■ Passage
* Begin *

The two tracks that make up the original component of this EP – ‘Phased Out’ and ‘Colleague’ – feel like two halves of a whole, with the bare second of silence between them almost serving as a chance to catch your breath before the din kicks back in. Tribal-esque drums, hypnotically repetitive bass and guitar lines, half-spoken vocals that are almost buried in the mix, sheets of synthetic sound and squalls of feedback that float on top of the seemingly unending groove – these are the defining factors of Phased Out, and make it seem like a homage to Krautrock, Space Rock, Psy-Rock and everything in between.

On the other hand (and to be brutally honest once again), the remixes are a little bit daggy and seem a little bit superfluous. Mikey Young’s remix of ‘Phased Out’ strips the urgency from the original through the addition of a two-step synthesised bass-line and an abundance of electronic strings and sweeps, with the end result reminding me more of a New Romantic plodder from the 1980s than a genuine reinterpretation of Exhaustion’s own brand of craziness. Rites Wild’s remix of ‘Colleague’ is somewhat better, the delay-drenched vocals and slower tempo and droning synths and occasional moments of deconstructionist disintegration adding a sense of menace that truly seems fitting. But even then, the energy that makes Exhaustion so interesting and so unique is missing. These are, however, minor complaints – ‘Phased Out’ is worth the ticket price purely for the first two tracks: contemporary Kraut-Space-Psy-Rock has rarely sound so good.

* End *

■ Tasks to complete
1: Answer these from the EP review:
(a) Which two tracks make up the original component of the EP?
(b) Who remixed 'Phased Out'?
(c) According to the review, whose remix of 'Colleague' is "somewhat better"?
2: Reproduce the part of the EP review starting with "The two tracks" and going on through "everything in between.".

■ Dataset content
* Begin *

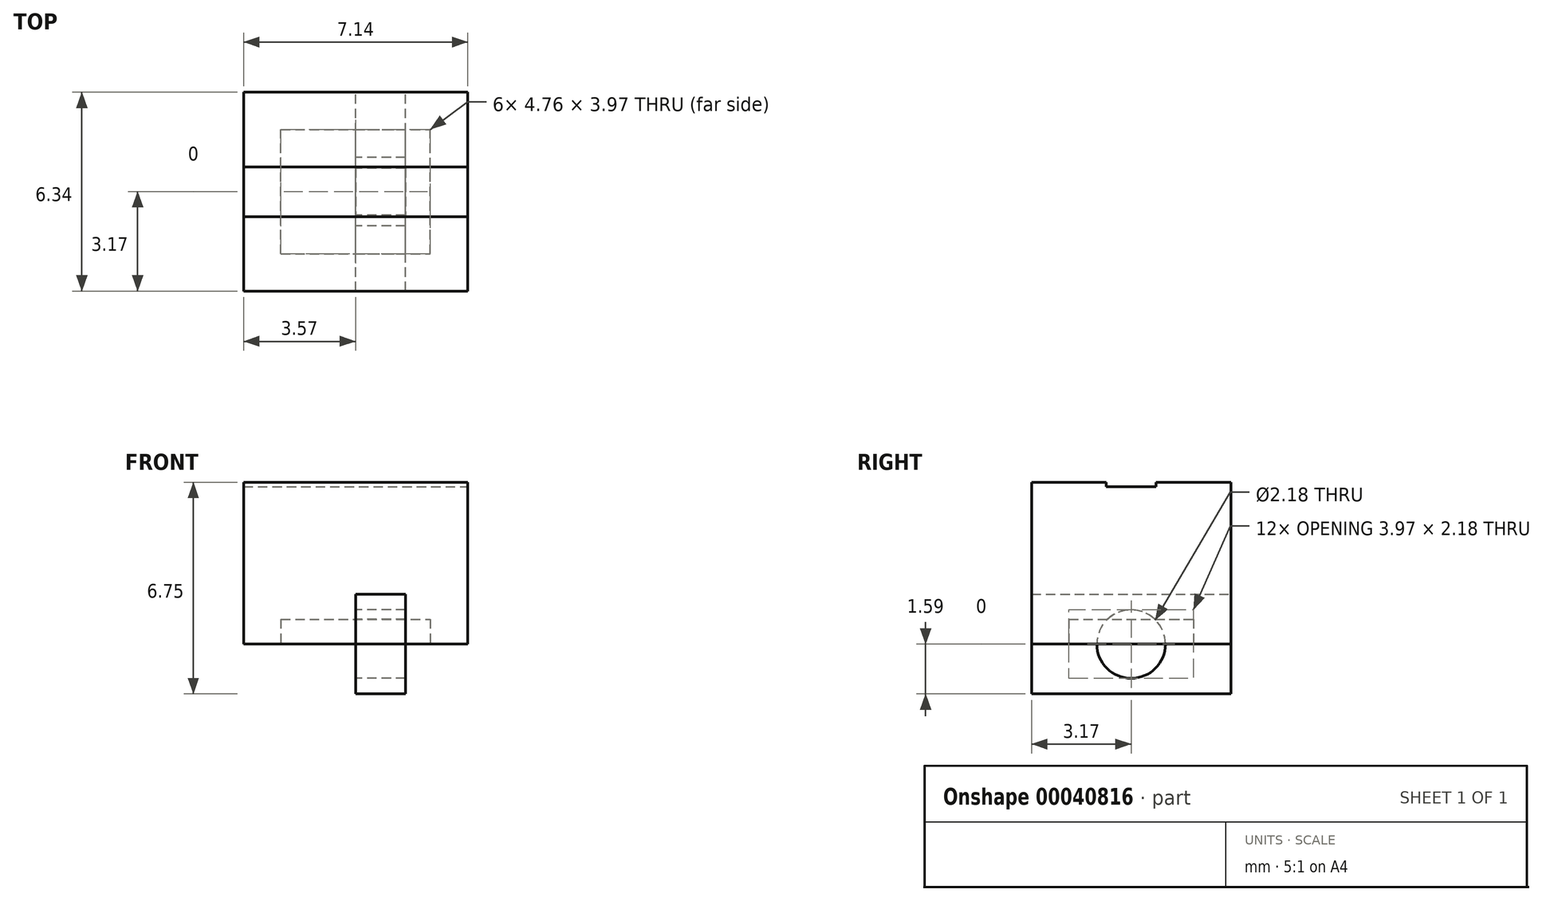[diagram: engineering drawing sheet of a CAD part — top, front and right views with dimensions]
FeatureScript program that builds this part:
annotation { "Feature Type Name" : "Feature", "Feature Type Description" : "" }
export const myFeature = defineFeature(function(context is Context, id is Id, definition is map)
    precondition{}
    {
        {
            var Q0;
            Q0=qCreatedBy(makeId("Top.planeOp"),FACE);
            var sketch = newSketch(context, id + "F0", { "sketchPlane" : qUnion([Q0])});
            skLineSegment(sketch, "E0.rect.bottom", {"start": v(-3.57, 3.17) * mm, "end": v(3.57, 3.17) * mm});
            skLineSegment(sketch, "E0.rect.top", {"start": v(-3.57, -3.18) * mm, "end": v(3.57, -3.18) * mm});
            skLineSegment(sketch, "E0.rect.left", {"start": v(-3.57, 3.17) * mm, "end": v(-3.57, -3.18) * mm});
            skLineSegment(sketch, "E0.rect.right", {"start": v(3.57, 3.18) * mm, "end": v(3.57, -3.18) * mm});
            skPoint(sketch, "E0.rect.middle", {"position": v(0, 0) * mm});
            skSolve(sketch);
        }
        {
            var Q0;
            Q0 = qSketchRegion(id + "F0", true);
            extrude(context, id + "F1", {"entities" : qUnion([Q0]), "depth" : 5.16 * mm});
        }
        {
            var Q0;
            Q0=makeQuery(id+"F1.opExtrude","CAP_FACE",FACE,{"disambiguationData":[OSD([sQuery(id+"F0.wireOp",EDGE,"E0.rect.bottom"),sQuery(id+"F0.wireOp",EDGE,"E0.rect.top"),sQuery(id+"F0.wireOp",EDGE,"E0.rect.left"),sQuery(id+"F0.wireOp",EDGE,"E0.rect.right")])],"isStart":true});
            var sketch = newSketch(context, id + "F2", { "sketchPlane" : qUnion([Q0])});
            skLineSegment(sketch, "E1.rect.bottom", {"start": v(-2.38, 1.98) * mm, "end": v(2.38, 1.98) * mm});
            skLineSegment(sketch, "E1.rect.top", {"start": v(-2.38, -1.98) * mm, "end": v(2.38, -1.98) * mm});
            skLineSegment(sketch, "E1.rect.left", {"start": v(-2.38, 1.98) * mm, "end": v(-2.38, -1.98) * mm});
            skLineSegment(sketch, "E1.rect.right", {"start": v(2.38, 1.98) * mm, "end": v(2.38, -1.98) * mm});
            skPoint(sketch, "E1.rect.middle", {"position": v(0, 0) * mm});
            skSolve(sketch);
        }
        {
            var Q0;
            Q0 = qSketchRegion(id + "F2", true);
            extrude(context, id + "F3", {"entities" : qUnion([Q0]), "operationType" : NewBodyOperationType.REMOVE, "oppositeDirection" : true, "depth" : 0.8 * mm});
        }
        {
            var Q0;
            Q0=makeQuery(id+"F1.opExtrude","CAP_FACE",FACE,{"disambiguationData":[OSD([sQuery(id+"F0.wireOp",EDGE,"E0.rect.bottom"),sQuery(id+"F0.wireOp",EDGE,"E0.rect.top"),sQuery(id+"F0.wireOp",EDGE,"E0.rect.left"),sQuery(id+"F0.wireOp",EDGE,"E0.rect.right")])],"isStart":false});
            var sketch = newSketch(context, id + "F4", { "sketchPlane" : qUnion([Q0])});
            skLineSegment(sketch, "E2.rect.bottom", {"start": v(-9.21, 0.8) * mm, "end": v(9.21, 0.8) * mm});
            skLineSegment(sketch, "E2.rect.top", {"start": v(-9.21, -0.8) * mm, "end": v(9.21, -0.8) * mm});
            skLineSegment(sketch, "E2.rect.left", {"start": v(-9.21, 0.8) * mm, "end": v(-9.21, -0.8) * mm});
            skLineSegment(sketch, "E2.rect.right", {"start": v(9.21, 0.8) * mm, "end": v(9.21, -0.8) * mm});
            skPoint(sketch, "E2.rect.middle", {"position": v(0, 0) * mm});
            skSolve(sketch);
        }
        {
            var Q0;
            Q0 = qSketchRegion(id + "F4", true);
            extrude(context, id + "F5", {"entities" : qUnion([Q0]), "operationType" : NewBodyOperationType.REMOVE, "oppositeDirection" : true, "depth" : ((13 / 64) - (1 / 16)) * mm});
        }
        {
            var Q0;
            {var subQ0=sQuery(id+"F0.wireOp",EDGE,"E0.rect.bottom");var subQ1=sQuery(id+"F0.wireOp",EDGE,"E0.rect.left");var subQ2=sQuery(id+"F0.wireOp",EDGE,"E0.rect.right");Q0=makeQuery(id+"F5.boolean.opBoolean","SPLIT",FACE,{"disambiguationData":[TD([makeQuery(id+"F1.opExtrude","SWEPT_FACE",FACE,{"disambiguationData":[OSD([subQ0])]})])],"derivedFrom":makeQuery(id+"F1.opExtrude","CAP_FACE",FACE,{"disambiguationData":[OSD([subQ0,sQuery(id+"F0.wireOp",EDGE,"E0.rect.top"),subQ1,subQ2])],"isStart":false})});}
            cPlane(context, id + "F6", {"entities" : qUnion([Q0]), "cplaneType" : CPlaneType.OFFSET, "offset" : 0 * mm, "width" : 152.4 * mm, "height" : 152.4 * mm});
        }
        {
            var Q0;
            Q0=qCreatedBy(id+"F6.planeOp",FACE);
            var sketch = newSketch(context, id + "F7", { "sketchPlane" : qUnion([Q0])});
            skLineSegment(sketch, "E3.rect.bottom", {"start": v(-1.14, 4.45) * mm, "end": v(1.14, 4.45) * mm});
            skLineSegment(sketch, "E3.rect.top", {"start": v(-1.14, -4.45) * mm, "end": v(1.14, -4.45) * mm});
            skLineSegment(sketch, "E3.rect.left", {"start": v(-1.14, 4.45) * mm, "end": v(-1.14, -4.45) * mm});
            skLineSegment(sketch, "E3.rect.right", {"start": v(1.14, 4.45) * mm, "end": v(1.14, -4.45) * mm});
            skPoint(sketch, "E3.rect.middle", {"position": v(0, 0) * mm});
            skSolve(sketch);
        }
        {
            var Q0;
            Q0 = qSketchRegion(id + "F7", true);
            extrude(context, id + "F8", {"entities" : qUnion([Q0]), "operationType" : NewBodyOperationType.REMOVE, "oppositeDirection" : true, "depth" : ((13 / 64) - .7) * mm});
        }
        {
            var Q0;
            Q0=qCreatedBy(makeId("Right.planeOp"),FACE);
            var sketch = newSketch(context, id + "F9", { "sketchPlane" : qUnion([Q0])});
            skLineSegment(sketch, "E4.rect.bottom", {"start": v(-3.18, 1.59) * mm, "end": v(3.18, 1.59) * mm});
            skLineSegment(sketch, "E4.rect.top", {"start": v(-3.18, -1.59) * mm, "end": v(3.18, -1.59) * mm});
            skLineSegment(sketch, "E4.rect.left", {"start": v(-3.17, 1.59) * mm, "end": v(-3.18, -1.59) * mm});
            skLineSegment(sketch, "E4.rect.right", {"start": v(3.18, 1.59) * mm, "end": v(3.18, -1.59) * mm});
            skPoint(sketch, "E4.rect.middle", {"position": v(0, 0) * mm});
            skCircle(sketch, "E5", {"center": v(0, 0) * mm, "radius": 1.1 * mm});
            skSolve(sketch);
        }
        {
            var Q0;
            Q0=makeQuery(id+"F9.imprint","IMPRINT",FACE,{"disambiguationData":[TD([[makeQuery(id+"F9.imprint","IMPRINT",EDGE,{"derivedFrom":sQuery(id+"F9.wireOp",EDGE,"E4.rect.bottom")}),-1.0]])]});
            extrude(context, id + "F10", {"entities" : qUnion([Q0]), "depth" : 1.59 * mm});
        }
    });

* End *
* Begin *

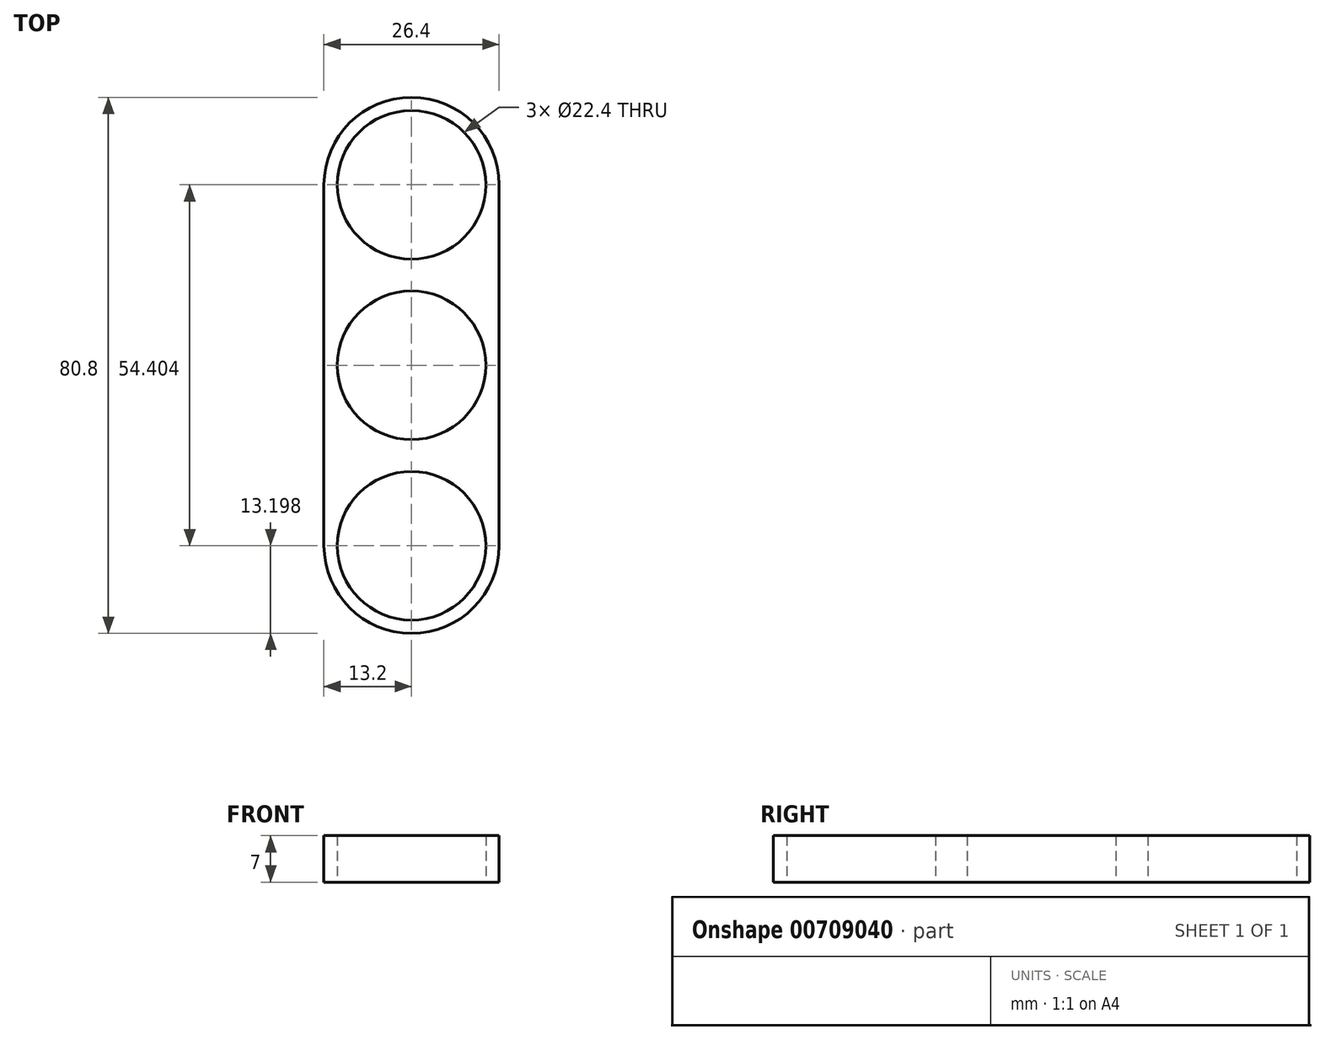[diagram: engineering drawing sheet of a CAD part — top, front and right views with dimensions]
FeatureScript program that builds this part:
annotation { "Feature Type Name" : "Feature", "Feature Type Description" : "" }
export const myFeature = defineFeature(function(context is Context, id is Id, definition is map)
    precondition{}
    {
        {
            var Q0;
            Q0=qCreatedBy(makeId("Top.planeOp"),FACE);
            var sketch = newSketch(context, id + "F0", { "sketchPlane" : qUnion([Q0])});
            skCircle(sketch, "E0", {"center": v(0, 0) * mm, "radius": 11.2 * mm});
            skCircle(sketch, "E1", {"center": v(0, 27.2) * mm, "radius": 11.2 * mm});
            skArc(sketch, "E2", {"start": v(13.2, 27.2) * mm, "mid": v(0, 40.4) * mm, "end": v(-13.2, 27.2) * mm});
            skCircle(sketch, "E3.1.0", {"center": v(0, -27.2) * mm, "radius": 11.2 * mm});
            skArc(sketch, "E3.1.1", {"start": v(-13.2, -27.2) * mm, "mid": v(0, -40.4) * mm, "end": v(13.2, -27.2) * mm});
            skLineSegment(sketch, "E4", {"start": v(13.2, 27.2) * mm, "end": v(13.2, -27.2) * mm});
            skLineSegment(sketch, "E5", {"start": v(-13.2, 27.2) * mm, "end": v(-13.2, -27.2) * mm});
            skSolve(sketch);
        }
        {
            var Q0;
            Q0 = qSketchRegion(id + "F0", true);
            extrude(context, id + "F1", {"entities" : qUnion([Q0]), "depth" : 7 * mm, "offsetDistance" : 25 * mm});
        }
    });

* End *

■ Answers for this exercise
1:
(a) 'Phased Out' and 'Colleague'
(b) Mikey Young
(c) Rites Wild's

2:
The two tracks that make up the original component of this EP – ‘Phased Out’ and ‘Colleague’ – feel like two halves of a whole, with the bare second of silence between them almost serving as a chance to catch your breath before the din kicks back in. Tribal-esque drums, hypnotically repetitive bass and guitar lines, half-spoken vocals that are almost buried in the mix, sheets of synthetic sound and squalls of feedback that float on top of the seemingly unending groove – these are the defining factors of Phased Out, and make it seem like a homage to Krautrock, Space Rock, Psy-Rock and everything in between.